CHAPITRE PREMIER
SAINT MICHEL ET LE MONT-SAINT-MICHEL SOUS LES ROIS DES DEUX PREMIÈRES RACES

I
SAINT MICHEL DANS LES TEMPS PRIMITIFS.

n remontant le cours des âges, on trouve dès la plus haute antiquité les traces certaines de la croyance aux esprits, bons ou mauvais, inférieurs à Dieu, mais supérieurs à l’homme. Les juifs, héritiers des saines traditions, et les autres peuples, qui avaient emporté, en se dispersant, quelques lambeaux plus ou moins défigurés des révélations primitives, ont attribué à ces mêmes esprits une large part dans la lutte incessante du bien contre le mal; comme nous, ils ont pensé et ils pensent encore que les anges veillent sur les hommes, que les démons s’acharnent à leur perte; bien plus, d’après une découverte récente faite en Assyrie, le grand combat livré au ciel dès l’origine du monde n’était pas ignoré des anciens. De tout temps on a placé à la tête des célestes phalanges un chef invincible, personnification vivante de la vérité, de la justice et de la fidélité, ennemi à jamais irréconciliable du prince des ténèbres et des mauvais génies rangés sous son empire, ami des âmes et défenseur des droits de Dieu.

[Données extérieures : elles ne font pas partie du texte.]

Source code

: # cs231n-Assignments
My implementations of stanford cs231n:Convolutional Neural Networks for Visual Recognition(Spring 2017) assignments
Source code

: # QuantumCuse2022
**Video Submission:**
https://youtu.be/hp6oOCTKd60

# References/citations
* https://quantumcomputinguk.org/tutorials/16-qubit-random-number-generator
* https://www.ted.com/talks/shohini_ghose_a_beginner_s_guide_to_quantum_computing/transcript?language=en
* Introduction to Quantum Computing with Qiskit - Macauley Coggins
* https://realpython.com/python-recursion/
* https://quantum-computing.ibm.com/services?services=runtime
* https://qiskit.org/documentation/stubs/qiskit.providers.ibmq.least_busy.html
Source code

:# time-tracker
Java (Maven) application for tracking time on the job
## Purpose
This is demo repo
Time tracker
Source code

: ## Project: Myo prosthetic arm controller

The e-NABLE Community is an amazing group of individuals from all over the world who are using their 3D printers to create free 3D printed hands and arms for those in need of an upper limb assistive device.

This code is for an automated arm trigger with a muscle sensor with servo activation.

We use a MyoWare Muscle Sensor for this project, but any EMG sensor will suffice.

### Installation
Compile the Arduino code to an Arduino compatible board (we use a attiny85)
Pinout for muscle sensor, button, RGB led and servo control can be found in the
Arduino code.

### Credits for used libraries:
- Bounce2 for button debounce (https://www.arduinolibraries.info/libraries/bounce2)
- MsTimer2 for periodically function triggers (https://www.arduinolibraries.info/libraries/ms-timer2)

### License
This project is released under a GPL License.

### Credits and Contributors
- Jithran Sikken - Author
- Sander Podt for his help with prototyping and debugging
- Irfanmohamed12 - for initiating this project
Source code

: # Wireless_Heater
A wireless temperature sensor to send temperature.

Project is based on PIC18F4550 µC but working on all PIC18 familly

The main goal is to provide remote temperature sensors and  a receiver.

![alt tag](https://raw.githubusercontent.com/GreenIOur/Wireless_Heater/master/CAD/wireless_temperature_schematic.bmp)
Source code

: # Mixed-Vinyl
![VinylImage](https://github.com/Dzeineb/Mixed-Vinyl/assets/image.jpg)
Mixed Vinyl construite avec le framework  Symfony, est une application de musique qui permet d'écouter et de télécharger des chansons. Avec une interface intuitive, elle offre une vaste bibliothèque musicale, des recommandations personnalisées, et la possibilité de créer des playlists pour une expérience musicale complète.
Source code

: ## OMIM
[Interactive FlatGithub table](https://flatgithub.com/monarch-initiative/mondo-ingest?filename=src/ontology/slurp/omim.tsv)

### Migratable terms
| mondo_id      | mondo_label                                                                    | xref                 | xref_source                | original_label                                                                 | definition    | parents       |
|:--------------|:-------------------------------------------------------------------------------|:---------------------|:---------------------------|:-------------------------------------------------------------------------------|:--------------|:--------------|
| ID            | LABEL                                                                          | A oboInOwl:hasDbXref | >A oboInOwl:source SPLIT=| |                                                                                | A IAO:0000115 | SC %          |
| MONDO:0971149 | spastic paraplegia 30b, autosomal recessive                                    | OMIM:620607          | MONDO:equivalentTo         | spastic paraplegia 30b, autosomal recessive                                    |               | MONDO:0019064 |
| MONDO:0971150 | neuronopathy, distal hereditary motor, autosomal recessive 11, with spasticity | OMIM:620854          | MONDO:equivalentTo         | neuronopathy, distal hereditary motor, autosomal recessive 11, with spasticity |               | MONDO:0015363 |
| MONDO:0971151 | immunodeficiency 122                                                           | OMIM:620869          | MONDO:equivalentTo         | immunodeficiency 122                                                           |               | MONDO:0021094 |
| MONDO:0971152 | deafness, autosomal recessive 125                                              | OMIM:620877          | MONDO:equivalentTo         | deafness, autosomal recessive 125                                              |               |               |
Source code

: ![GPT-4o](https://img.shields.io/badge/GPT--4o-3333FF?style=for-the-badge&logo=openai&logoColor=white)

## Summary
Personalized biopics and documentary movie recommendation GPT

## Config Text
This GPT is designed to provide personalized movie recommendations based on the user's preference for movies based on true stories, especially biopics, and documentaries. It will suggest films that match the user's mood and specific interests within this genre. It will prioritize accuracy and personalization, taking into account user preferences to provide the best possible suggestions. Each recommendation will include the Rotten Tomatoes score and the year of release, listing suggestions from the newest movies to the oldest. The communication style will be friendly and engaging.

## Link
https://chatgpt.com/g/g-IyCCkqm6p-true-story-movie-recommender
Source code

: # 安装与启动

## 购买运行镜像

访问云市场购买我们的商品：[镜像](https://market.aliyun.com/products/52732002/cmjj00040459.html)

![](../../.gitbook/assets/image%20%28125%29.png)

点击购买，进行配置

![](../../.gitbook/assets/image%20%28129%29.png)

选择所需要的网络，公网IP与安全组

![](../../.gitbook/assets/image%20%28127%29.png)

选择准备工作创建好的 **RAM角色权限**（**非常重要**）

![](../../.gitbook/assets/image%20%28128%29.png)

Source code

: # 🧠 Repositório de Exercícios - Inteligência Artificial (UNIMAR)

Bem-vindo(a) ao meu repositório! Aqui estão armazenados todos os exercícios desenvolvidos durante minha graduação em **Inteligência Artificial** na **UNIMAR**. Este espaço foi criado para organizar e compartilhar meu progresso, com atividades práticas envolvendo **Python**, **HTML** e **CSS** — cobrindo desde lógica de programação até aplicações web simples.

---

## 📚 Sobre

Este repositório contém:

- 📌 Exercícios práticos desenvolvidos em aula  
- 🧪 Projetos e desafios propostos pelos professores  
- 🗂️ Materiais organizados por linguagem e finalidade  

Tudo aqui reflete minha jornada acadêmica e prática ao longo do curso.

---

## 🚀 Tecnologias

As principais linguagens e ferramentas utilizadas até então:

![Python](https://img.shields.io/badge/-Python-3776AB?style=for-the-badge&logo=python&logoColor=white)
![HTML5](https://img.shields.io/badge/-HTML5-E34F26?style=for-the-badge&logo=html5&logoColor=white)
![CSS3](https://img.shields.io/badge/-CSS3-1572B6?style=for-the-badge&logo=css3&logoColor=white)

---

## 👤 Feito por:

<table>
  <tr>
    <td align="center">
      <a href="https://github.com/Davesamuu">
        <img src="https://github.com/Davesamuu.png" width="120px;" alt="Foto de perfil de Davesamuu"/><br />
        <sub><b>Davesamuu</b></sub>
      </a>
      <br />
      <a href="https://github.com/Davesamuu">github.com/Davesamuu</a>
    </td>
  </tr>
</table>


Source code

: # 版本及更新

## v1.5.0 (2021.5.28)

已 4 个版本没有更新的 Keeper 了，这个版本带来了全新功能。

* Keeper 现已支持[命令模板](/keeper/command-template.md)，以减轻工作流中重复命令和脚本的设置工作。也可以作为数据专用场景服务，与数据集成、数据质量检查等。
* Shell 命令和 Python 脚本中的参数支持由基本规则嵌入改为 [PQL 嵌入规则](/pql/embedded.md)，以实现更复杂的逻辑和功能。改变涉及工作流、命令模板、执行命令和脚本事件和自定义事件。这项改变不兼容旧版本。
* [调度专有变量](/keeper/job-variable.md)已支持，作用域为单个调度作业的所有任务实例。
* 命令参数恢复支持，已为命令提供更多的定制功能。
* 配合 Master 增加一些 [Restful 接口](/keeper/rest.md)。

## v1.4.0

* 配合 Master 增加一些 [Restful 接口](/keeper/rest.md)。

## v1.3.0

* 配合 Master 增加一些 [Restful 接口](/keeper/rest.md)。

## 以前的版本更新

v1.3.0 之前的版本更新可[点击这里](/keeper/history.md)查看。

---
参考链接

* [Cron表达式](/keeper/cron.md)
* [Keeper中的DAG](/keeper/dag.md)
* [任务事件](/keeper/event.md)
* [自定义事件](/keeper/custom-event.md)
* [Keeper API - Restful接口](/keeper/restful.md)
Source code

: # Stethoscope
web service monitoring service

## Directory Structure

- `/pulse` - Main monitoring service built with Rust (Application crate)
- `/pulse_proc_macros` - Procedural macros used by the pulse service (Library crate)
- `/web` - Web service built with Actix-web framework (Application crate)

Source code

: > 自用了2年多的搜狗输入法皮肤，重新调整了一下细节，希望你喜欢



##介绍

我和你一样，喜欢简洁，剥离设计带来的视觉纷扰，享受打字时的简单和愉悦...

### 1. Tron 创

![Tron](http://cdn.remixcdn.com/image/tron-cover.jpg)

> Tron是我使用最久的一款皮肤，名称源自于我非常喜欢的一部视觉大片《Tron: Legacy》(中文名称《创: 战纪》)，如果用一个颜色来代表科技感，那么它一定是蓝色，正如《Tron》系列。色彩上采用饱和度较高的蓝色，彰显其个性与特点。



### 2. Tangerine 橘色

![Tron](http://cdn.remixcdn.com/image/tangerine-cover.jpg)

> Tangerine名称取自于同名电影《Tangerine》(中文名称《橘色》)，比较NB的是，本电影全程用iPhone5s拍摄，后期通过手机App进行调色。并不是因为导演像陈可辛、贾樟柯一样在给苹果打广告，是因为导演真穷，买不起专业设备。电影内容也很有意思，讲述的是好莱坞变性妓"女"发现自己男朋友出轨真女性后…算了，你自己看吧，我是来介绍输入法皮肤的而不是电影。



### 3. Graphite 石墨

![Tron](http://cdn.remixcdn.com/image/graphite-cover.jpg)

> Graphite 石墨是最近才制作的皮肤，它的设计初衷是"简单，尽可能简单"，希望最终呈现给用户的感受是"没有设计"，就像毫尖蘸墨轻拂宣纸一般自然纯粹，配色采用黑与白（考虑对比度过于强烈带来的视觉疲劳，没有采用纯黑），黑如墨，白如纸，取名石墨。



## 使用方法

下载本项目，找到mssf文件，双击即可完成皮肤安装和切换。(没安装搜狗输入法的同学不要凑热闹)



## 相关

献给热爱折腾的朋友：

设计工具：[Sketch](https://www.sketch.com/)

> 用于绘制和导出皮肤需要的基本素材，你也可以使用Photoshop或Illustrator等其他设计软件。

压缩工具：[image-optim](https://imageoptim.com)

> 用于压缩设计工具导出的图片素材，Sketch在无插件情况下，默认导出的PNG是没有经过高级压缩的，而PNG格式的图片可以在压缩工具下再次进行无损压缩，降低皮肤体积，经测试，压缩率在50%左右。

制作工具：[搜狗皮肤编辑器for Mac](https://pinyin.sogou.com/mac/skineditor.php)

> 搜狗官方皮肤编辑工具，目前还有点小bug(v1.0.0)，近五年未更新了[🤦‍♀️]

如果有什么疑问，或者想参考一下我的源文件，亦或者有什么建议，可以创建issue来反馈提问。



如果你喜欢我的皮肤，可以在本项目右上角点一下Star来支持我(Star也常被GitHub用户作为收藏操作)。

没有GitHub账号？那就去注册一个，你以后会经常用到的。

Ces croyances furent altérées et mélangées de grossières erreurs en Égypte, en Chaldée, chez les Assyriens et les autres nations infidèles; mais les juifs, instruits par les prophètes, ne s’écartèrent pas sur ce point des traditions de leurs ancêtres; au témoignage de Daniel, ils admirent l’existence d’un ange, dont le nom signifiait dans leur langue la majesté incomparable de Dieu, et désignait une mission spéciale: Michel, c’est-à-dire, qui est semblable à Dieu. Ils le reconnurent pour leur génie tutélaire, leur chef dans les combats, leur guide et leur conseiller; ils lui donnèrent le titre de «prince,» de «grand prince;» et, si l’on s’en tient aux règles de l’exégèse usitée chez les Hébreux, il est permis de croire que la Synagogue lui attribua la plupart des faits merveilleux consignés dans les livres saints, et accomplis par le ministère des anges. D’après ces interprétations, saint Michel fut regardé comme l’intermédiaire des révélations du Sinaï; c’est lui qui mit à mort les nouveau-nés des Égyptiens, pour hâter la fin de la première captivité et l’acheminement vers la terre promise; c’est lui qui sauva le trésor du temple de la cupidité des Séleucides et infligea un terrible châtiment à l’impie Héliodore ([fig. 13]). Il faisait sans doute partie de l’ambassade qu’Abraham reçut sous le chêne de Mambré; Moïse l’entendit lui adresser la parole dans le buisson ardent; Ézéchiel le vit peut-être sous le voile énigmatique du tétraphorme. Il fut, en un mot, le principal messager du Seigneur dans ses rapports avec le peuple élu; il prit part à tous les actes destinés à exalter ou à humilier, à défendre ou à punir la famille d’adoption, «la nation domestique de Dieu,» selon l’expression de Tertullien.

Les juifs ne pouvaient ignorer le combat dont le récit a été gravé sur les monuments chaldéens, et que saint Jean nous a dépeint avec des couleurs si vives dans son Apocalypse; ils savaient que saint Michel avait reçu la mission de combattre Satan, de s’opposer à ses projets et de défendre les âmes contre ses séductions. Une tradition, célèbre autrefois en Israël, vient jeter sur ce point une lumière éclatante. On racontait qu’une altercation s’était engagée entre les deux antagonistes, à la mort de Moïse; saint Michel fit enlever par un ange le corps du grand législateur et alla l’ensevelir dans une vallée du pays de Moab, afin de le soustraire au culte des Hébreux qui n’auraient pas manqué de lui rendre les honneurs divins. Le démon, souhaitant avoir les restes de Moïse en sa puissance pour faire tomber le peuple de Dieu dans l’idolâtrie, voulut mettre obstacle au dessein de l’Archange; mais

Fig. 13.—Le châtiment d’Héliodore. Fragment de la peinture à fresque de Raphaël dans une des salles du Vatican. Seizième siècle.